Reproduce the listing below word for word, leaving out the pictures.

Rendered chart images
......
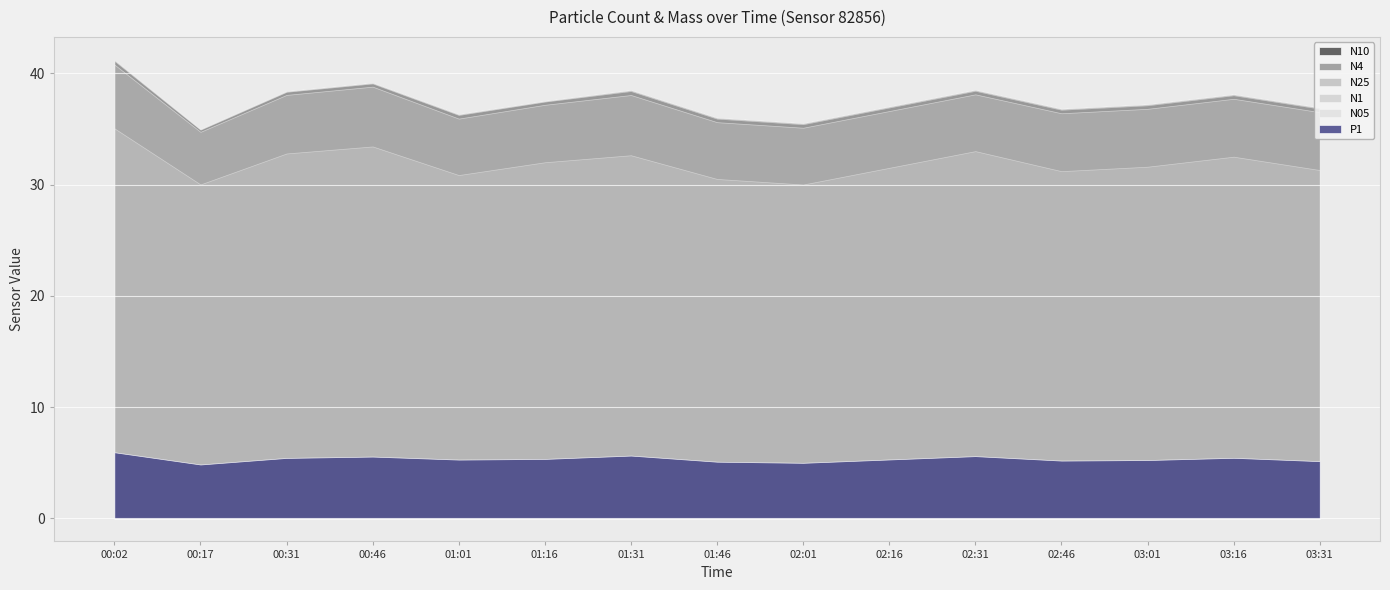

What is the sum of the P1 values at 00:46 and 02:46?

10.8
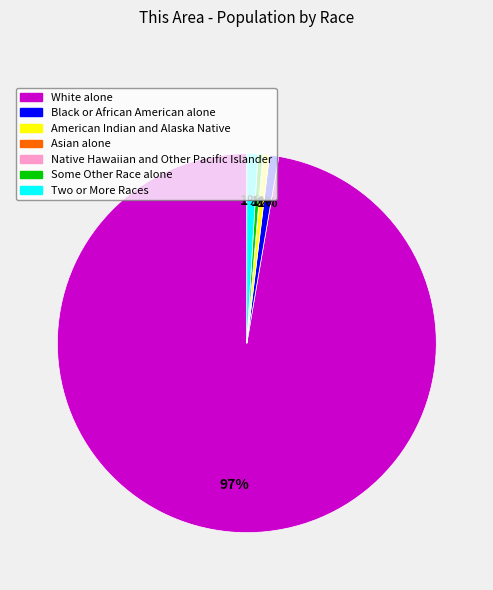

To the nearest percent, what is the average slice percentage?

14%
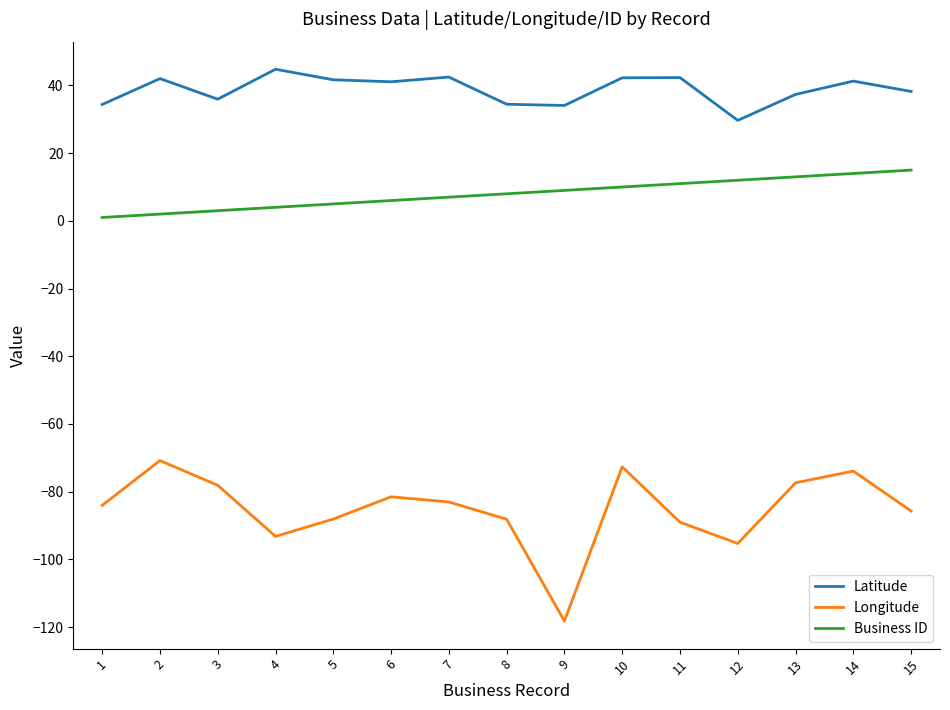

How many categories are shown in the chart?

15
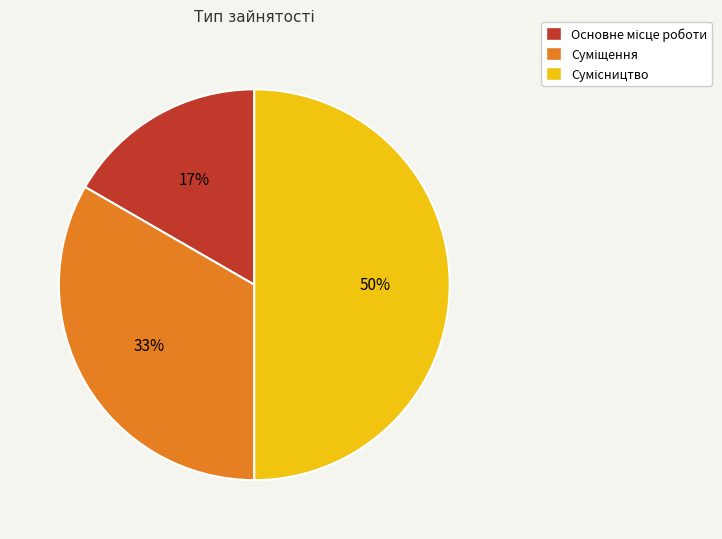

To the nearest percent, what is the average slice percentage?

33%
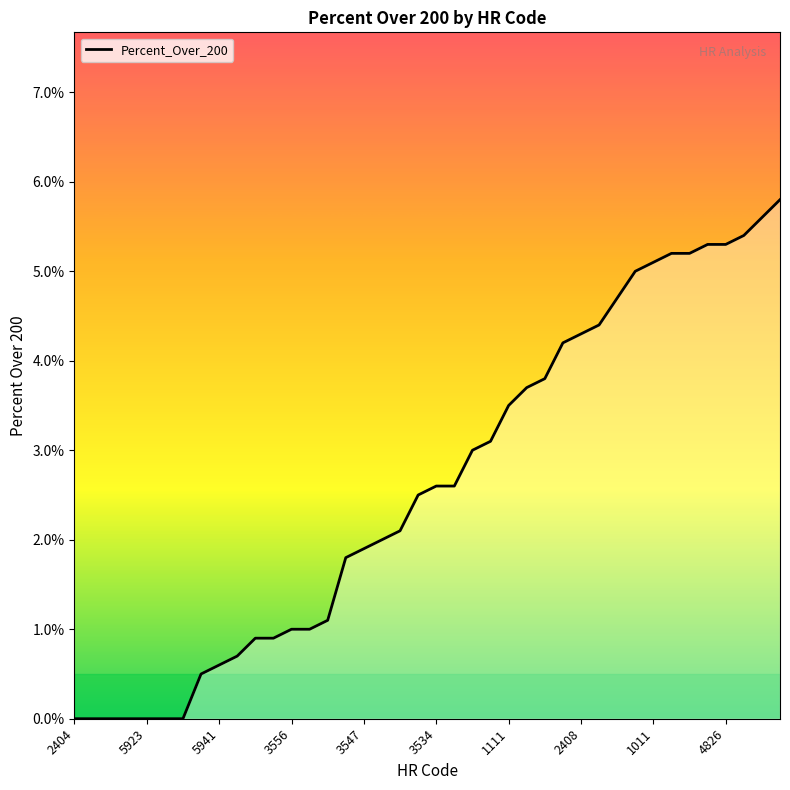

How many lines are shown in the chart?

1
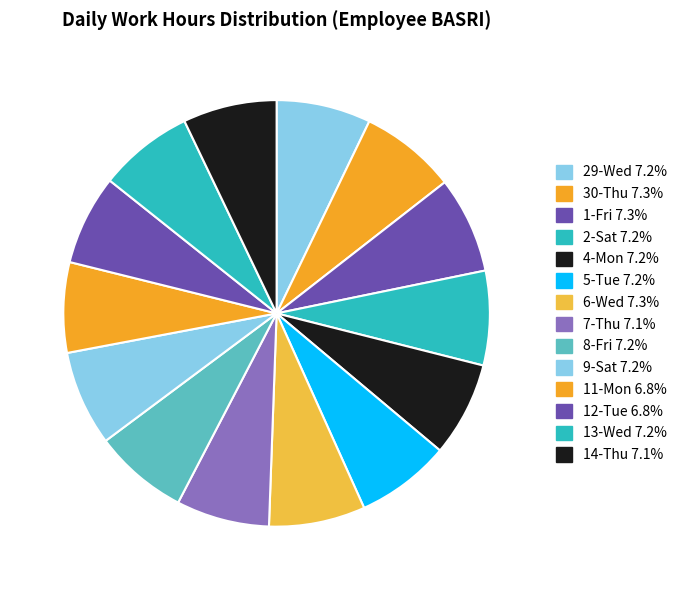

What percentage is NOT represented by 7-Thu?

92.9%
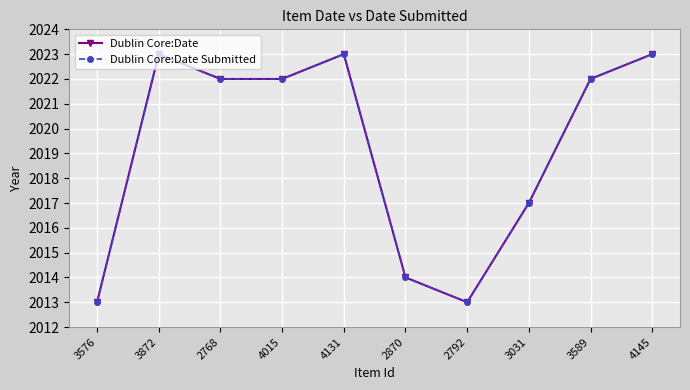

At which label does Dublin Core:Date first exceed 2022?

3872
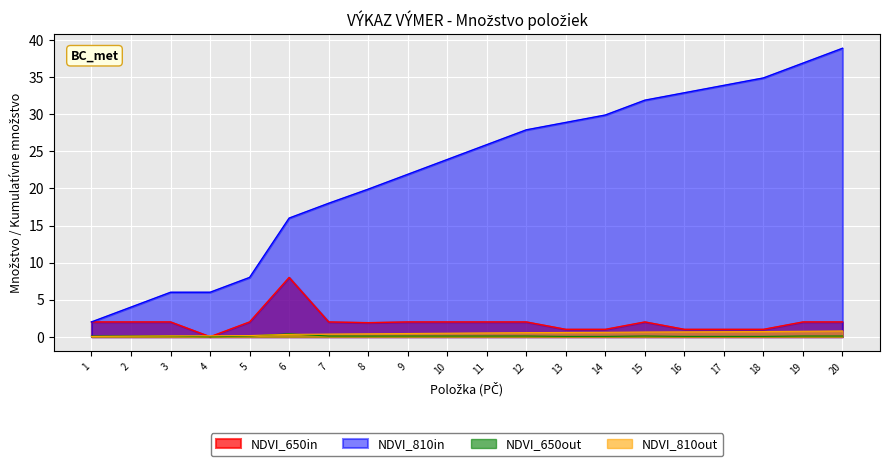

What is the maximum value shown in the chart?

38.9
......
**Result of this exercise**
What is the sum of the P1 values at 00:46 and 02:46?

10.8

To the nearest percent, what is the average slice percentage?

14%

How many categories are shown in the chart?

15

To the nearest percent, what is the average slice percentage?

33%

How many lines are shown in the chart?

1

What percentage is NOT represented by 7-Thu?

92.9%

At which label does Dublin Core:Date first exceed 2022?

3872

What is the maximum value shown in the chart?

38.9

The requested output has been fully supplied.